ED personnel should don proper personal protection equipment (PPE) to minimize accidental exposure. Secondary exposure during endotracheal intubation, extubation, and nasogastric tube insertion has been reported.[16]  A site should be established for the disrobing and general decontamination (see Prehospital Care) of the patients.

Initiate or continue care in the emergency department (ED) as follows:

• Flush the eyes of patients with eye complaints with normal saline or water to remove any particulate matter before fluorescein slit lamp examination for corneal abrasion.
• Treat more severe injuries, which occur in fewer than 1% of patients, in the usual fashion.
• Corneal abrasions can be treated with local antibiotics, oral analgesics, and close follow-up care.
• The rare eye foreign body may merit ophthalmologic consultation.
• Treat burns based on the severity and location of injury.
• Treat bronchospasm with bronchodilators.
• Topical/parenteral analgesia as needed.

Most patients with irritant exposure can safely be discharged from the ED, as the few reported dangerous effects occur rapidly.The rare patient with significant respiratory damage may require oxygen supplementation, aggressive bronchodilator therapy (if bronchospasm is present), and admission to the hospital, possibly a critical care unit.

Characteristically, hospital admission for extended medical care is not indicated.  Should hospitalization be required, consider alternative diagnoses.

Victims should be made aware that initial symptoms may be minimal or that there may even be a latent period.  Should any clinical deterioration occur the patient should be re-evaluated.

Medical follow-up is indicated for a minority of patients, including those with any of the following:

• Very young age
• Advanced age
• Comorbidities
• Significant dermal injuries
• Prolonged respiratory difficulties

Consultations with one or more of the following may be indicated:

• Ophthalmologist
• Burn specialist
• Mental health specialist
• Pulmonologist

Consider the following in long-term monitoring:

• Opthalmologist consultation with possible significant damage to the eyes
• Pulmonologist consultation should there be any long-term respiratory complications
• Mental health
• Burn care

In general, only decontamination with water is necessary when a patient's skin has been grossly exposed to riot control agents. Bronchodilators, analgesics, and pulmonary support may be needed, depending upon the severity of injury.

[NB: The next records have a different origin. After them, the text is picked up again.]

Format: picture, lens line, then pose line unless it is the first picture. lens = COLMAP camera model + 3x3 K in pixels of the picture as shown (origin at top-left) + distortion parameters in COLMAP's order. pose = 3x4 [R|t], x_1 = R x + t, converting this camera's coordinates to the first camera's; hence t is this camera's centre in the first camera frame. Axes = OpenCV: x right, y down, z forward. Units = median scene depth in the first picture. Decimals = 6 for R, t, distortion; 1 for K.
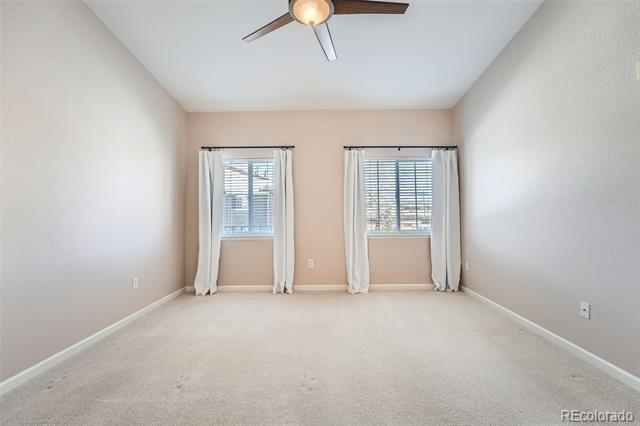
lens RADIAL K [[271.9, 0, 319.7], [0, 271.9, 207.3], [0, 0, 1]] dist [-0.011345, -0.000034]
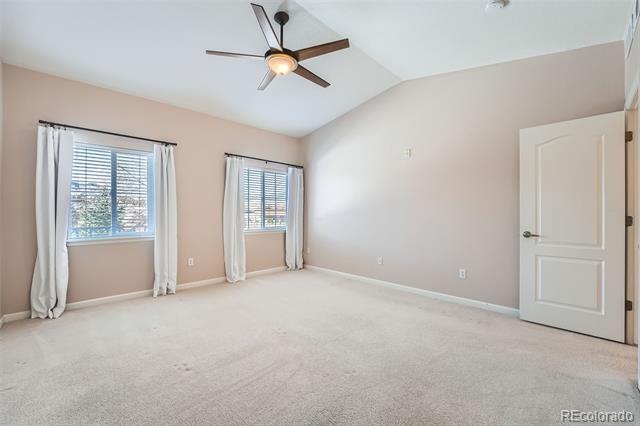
lens RADIAL K [[271.9, 0, 320.9], [0, 271.9, 213.7], [0, 0, 1]] dist [-0.011345, -0.000034]
pose [[0.696288, 0.010216, 0.717690, -0.441698], [-0.020103, 0.999784, 0.005272, 0.011597], [-0.717481, -0.018099, 0.696343, -0.059530]]
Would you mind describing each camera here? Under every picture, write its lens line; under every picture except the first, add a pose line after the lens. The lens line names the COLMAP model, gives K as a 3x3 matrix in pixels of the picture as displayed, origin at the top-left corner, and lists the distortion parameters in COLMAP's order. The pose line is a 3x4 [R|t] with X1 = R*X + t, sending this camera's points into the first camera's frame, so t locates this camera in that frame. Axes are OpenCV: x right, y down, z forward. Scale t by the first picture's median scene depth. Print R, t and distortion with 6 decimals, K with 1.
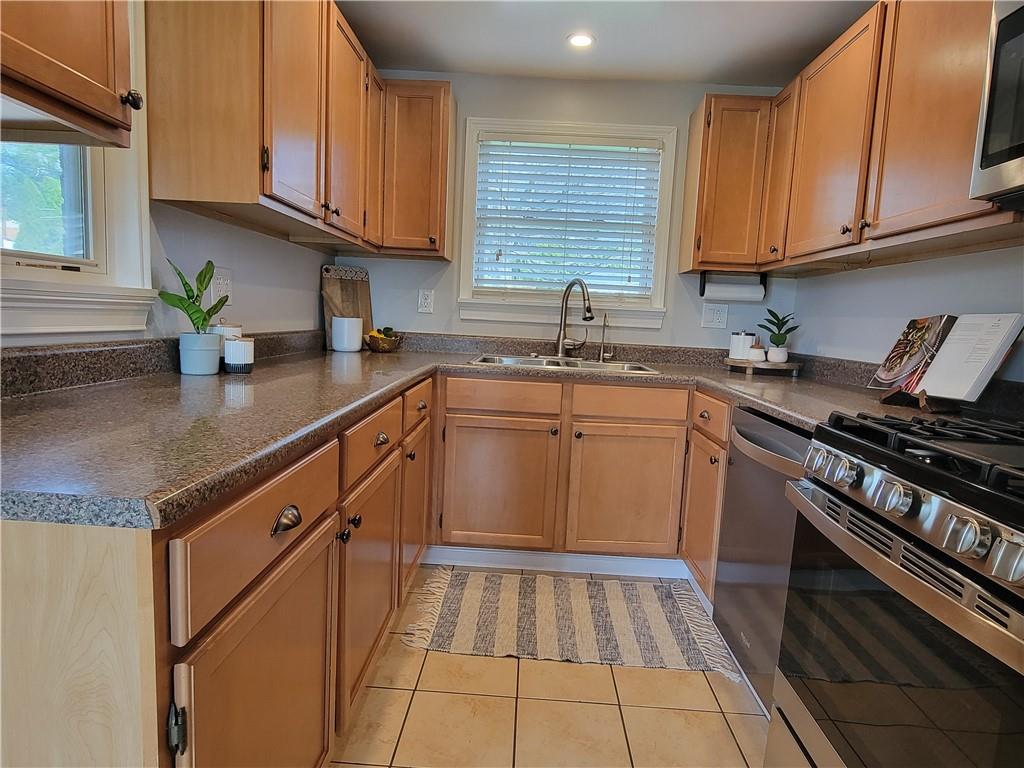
lens RADIAL K [[594.0, 0, 522.2], [0, 594.0, 388.5], [0, 0, 1]] dist [-0.005341, 0.001996]
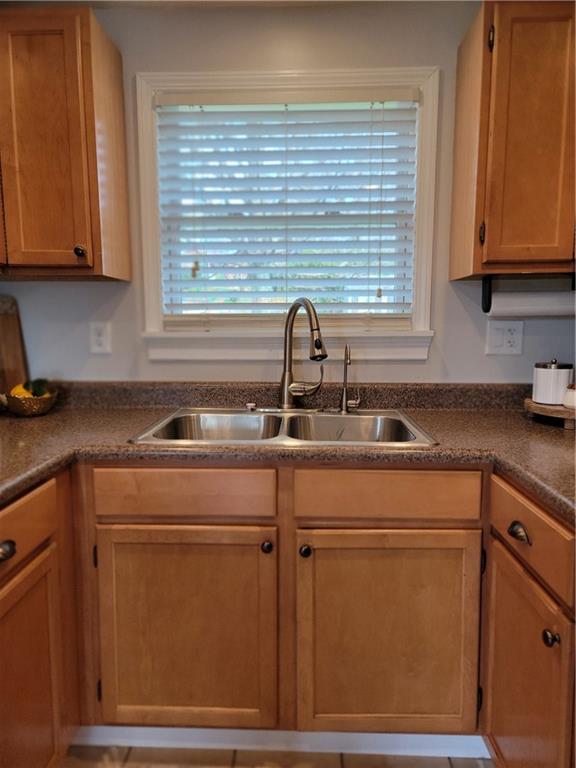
lens RADIAL K [[532.4, 0, 282.3], [0, 532.4, 386.7], [0, 0, 1]] dist [0.067564, -0.030176]
pose [[0.998438, -0.048699, -0.027387, 0.088605], [0.048732, 0.998812, 0.000521, -0.090713], [0.027329, -0.001855, 0.999625, 0.412541]]
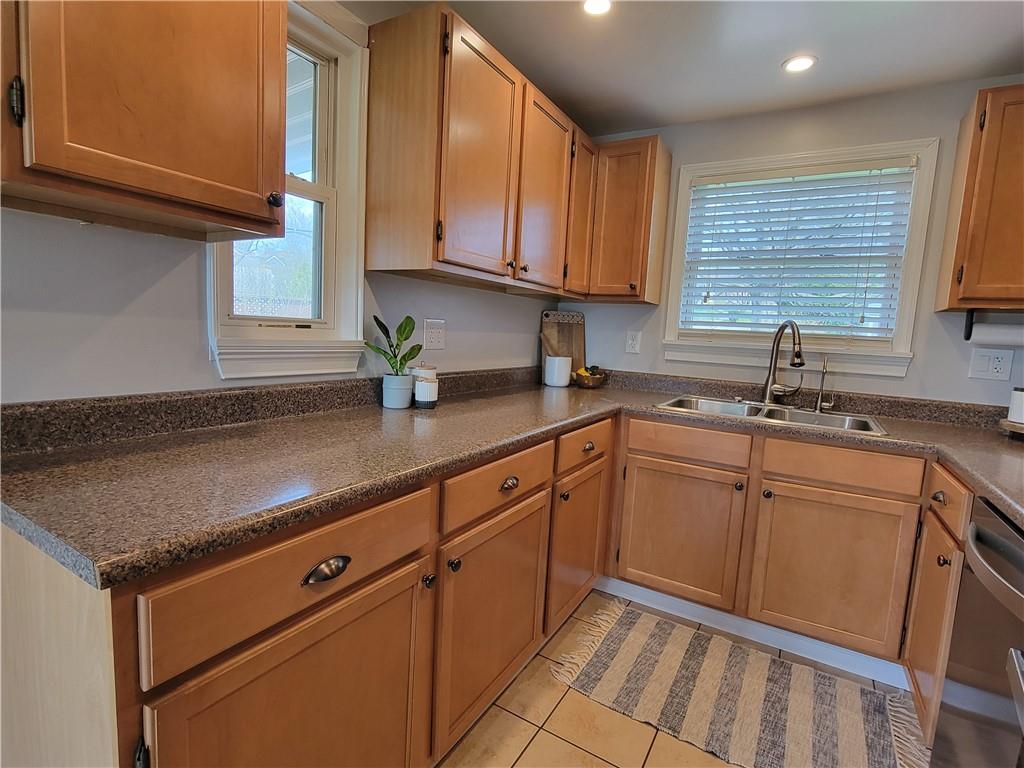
lens RADIAL K [[503.0, 0, 516.5], [0, 503.0, 387.4], [0, 0, 1]] dist [0.002154, -0.004216]
pose [[0.872022, 0.053742, -0.486507, 0.118027], [-0.070502, 0.997380, -0.016194, -0.042429], [0.484363, 0.048421, 0.873526, 0.128490]]
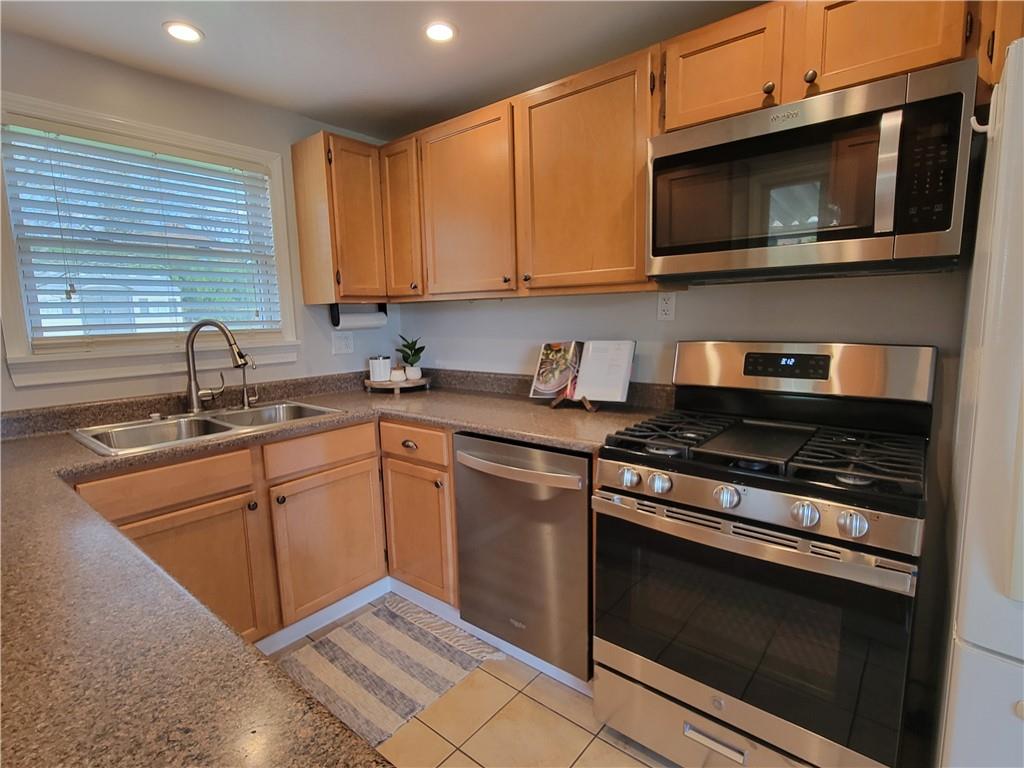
lens RADIAL K [[503.0, 0, 511.4], [0, 503.0, 387.0], [0, 0, 1]] dist [0.002154, -0.004216]
pose [[0.615489, -0.174490, 0.768587, -0.230123], [0.148101, 0.983419, 0.104662, -0.109782], [-0.774105, 0.049410, 0.631126, 0.233458]]
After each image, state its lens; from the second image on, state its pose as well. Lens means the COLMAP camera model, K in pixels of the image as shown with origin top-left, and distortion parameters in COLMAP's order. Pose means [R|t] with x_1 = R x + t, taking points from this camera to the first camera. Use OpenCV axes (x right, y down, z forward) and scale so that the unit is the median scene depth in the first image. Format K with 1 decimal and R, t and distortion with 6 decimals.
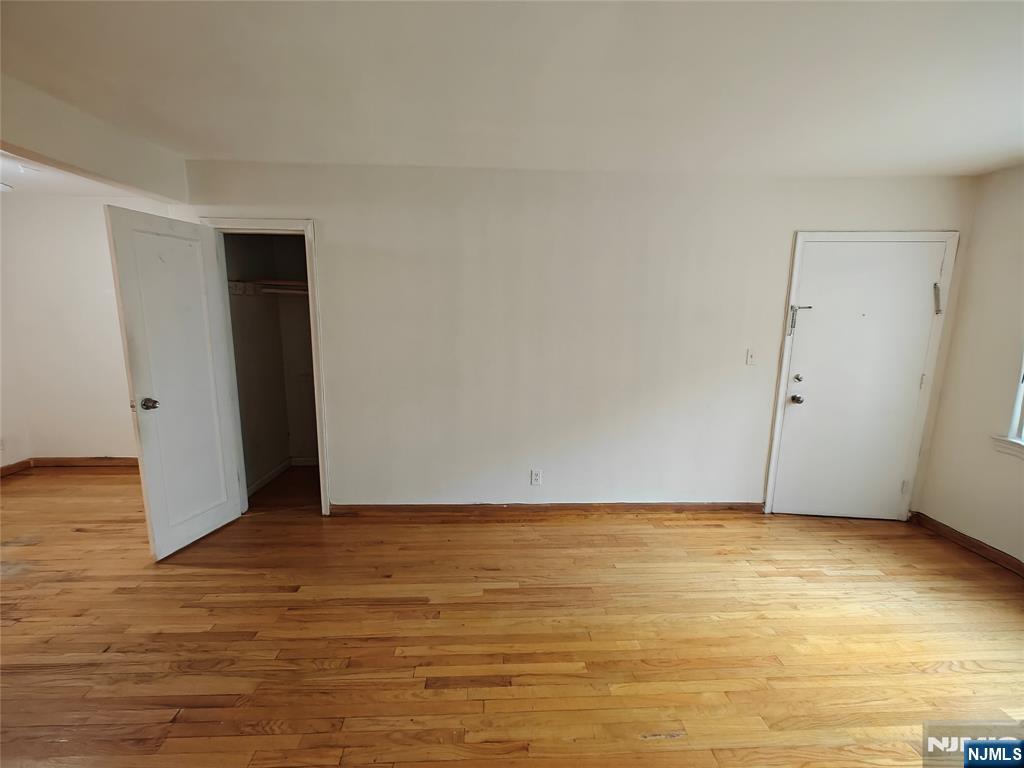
lens RADIAL K [[423.7, 0, 512.0], [0, 423.7, 384.0], [0, 0, 1]] dist [0.002292, 0.000339]
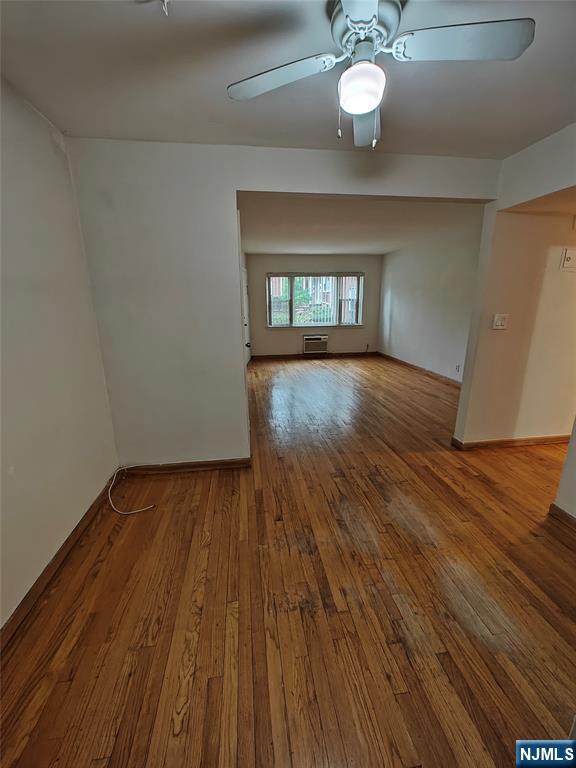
lens RADIAL K [[317.8, 0, 288.0], [0, 317.8, 384.0], [0, 0, 1]] dist [0.002292, 0.000339]
pose [[-0.089502, -0.258434, 0.961874, -1.567859], [0.166842, 0.948213, 0.270288, -0.132949], [-0.981913, 0.184672, -0.041749, 0.913027]]
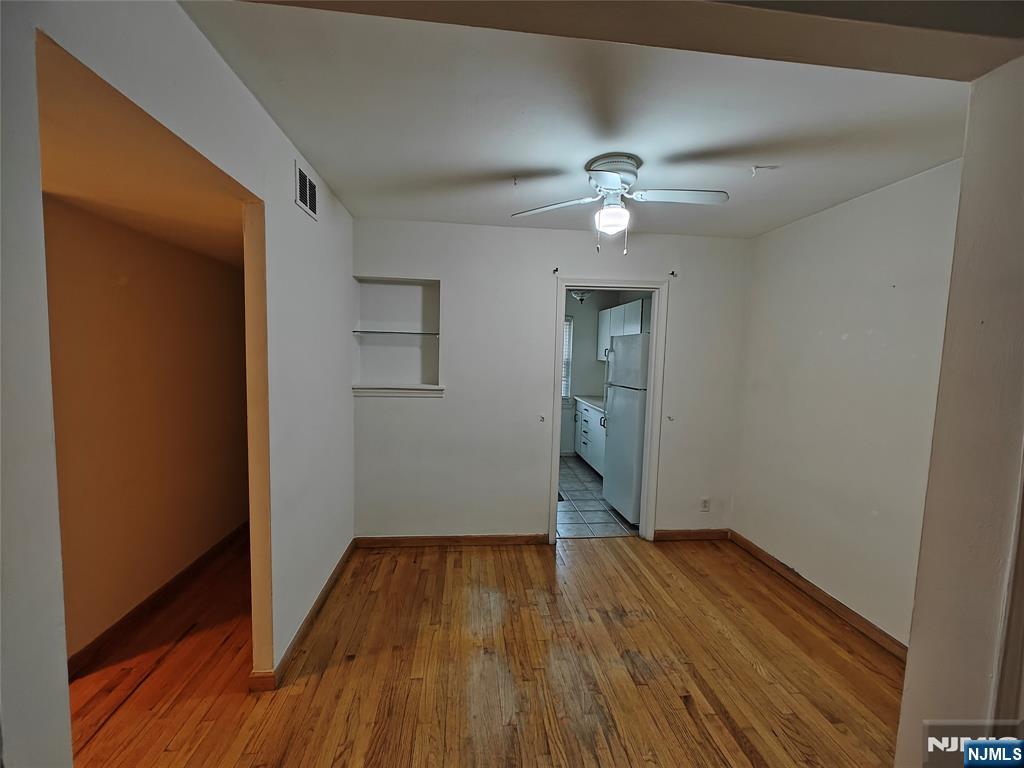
lens RADIAL K [[423.7, 0, 512.0], [0, 423.7, 384.0], [0, 0, 1]] dist [0.002292, 0.000339]
pose [[0.061252, 0.068664, -0.995758, -0.406729], [-0.185512, 0.981031, 0.056237, -0.109552], [0.980731, 0.181281, 0.072828, 0.579486]]
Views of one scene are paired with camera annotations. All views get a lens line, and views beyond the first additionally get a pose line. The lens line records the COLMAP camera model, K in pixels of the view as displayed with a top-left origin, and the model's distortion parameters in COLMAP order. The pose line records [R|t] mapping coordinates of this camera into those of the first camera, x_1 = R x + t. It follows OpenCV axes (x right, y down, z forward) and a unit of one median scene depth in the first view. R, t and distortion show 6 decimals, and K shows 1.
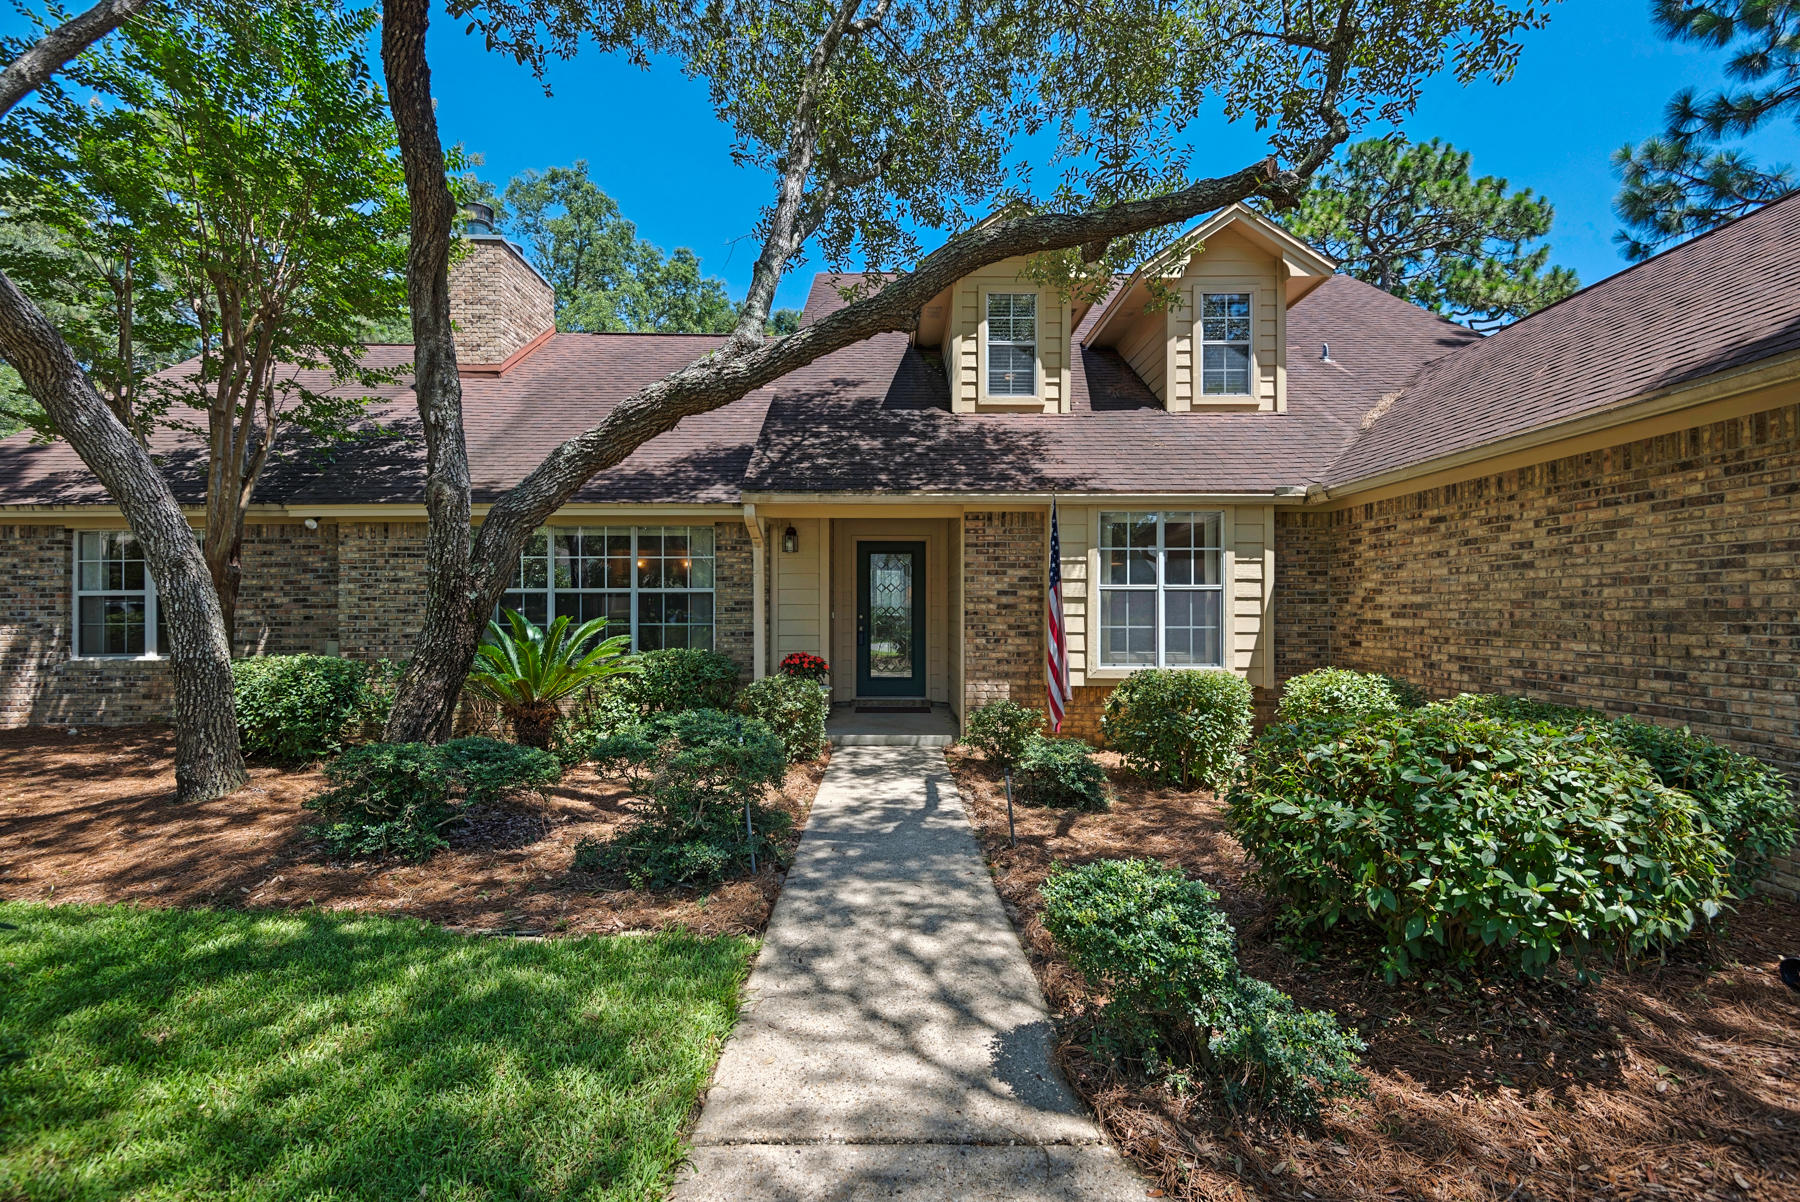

Diphoterine and vegetable oil  have chelating and amphoteric properties that show some promise in managing dermal exposures, but more studies are required to prove efficacy.[26]

Antibiotics may be reserved for dermal and pulmonary complications.  An antiobitic ointment may be helpful with ocular involvment.

Analgesics for pain, preferably non-steroidal agents;

Class Summary

Use only for patients with evidence of significant bronchospasm after exposure.

Albuterol 0.5% (Proventil, Ventolin)

Beta-agonist for bronchospasm refractory to epinephrine. Relaxes bronchial smooth muscle by action on beta 2-receptors with little effect on cardiac muscle contractility.

Class Summary

NSAIDs have analgesic, anti-inflammatory, and antipyretic activities. Their mechanism of action is not known, but they may inhibit cyclooxygenase activity and prostaglandin synthesis. Other mechanisms, such as inhibition of leukotriene synthesis, lysosomal enzyme release, lipoxygenase activity, neutrophil aggregation, and various cell-membrane functions, may exist as well.

Ibuprofen (Motrin, Ibuprin)

Acts as an analgesic, antipyretic, and anti-inflammatory agent.

Class Summary

Pain control is essential to quality patient care. Analgesics ensure patient comfort, promote pulmonary toilet, and have sedating properties, which are beneficial for patients who have sustained trauma or injuries.

Oxycodone/acetaminophen (Percocet, Roxicet, Roxilox)

Drug combination indicated for relief of moderate to severe pain.

Class Summary

Therapy must cover all likely pathogens in the context of the clinical setting.

Gentamicin 0.3 % solution (Genoptic, Ocu-Mycin)

Indicated for corneal abrasions. Aminoglycoside antibiotic used for gram-negative bacterial coverage.

Erythromycin ophthalmic (E-Mycin)

Indicated for corneal abrasions and infections caused by susceptible strains of microorganisms and for prevention of corneal and conjunctival infections.